[EXERCISE GOAL]
The expected response is the complete listing below, restated exactly, with its pictures omitted.

[INFORMATION SUPPLIED]
☆ ☆ ☆
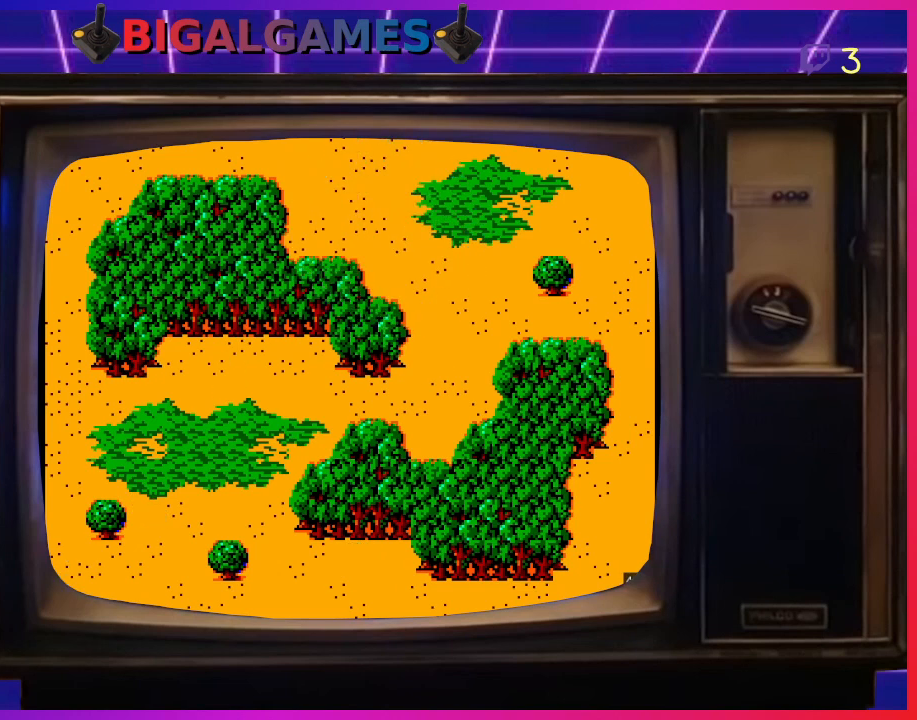
{"buttons": [], "left_stick": "center", "events": []}
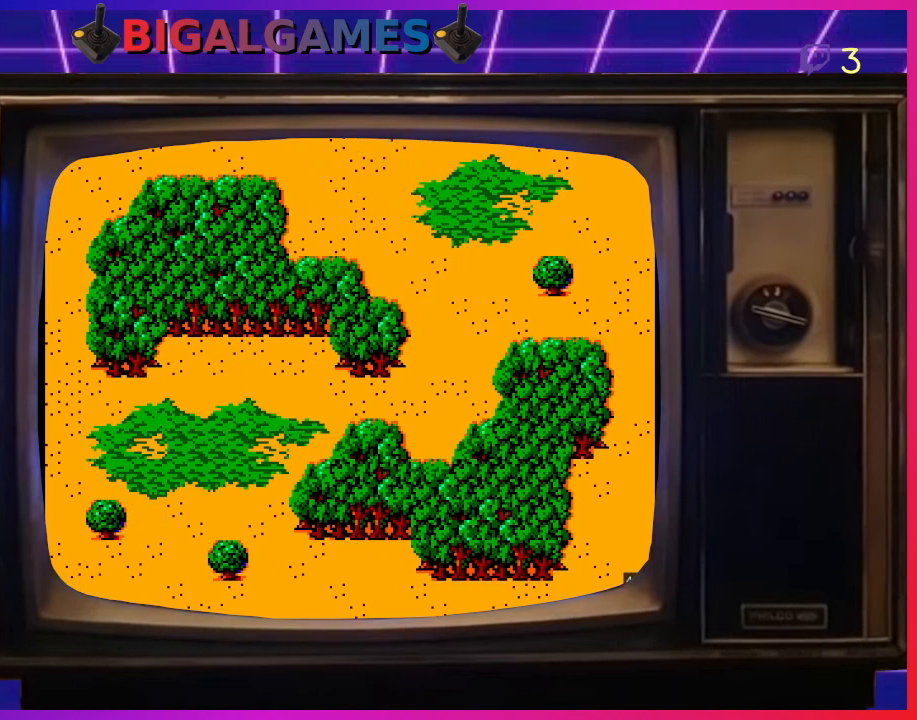
{"buttons": [], "left_stick": "center", "events": []}
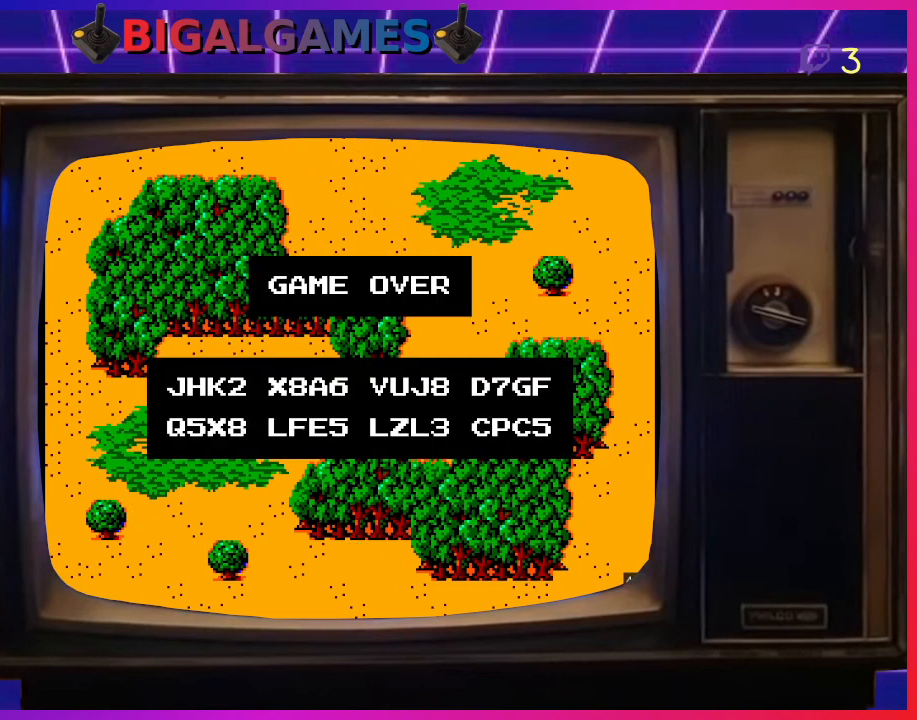
{"buttons": [], "left_stick": "center", "events": []}
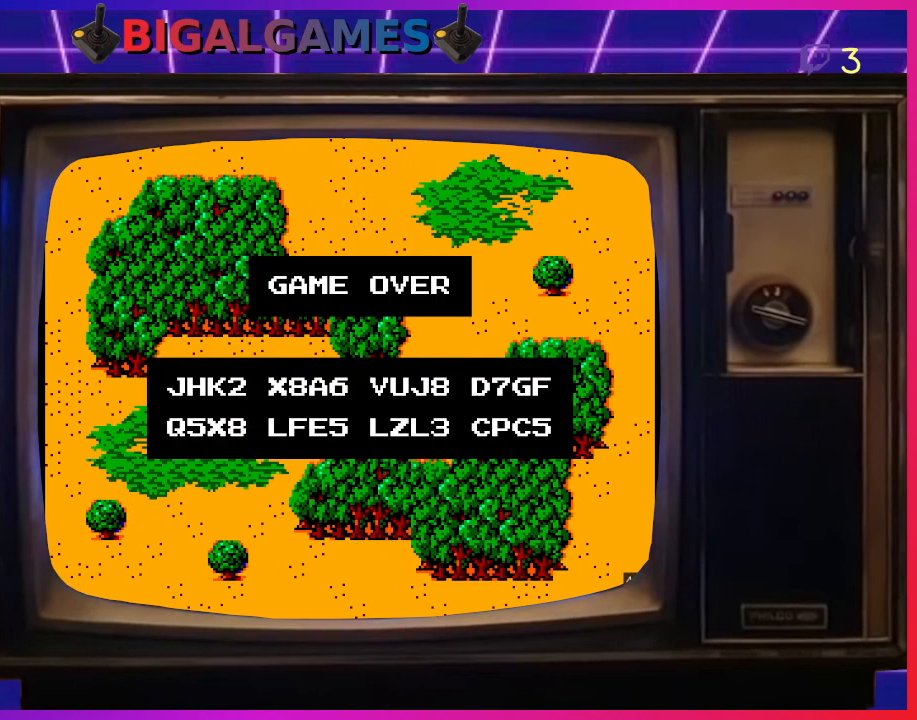
{"buttons": [], "left_stick": "center", "events": []}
☆ ☆ ☆
[ANSWER TO THIS EXERCISE]
{"buttons": [], "left_stick": "center", "events": []}
{"buttons": [], "left_stick": "center", "events": []}
{"buttons": [], "left_stick": "center", "events": []}
{"buttons": [], "left_stick": "center", "events": []}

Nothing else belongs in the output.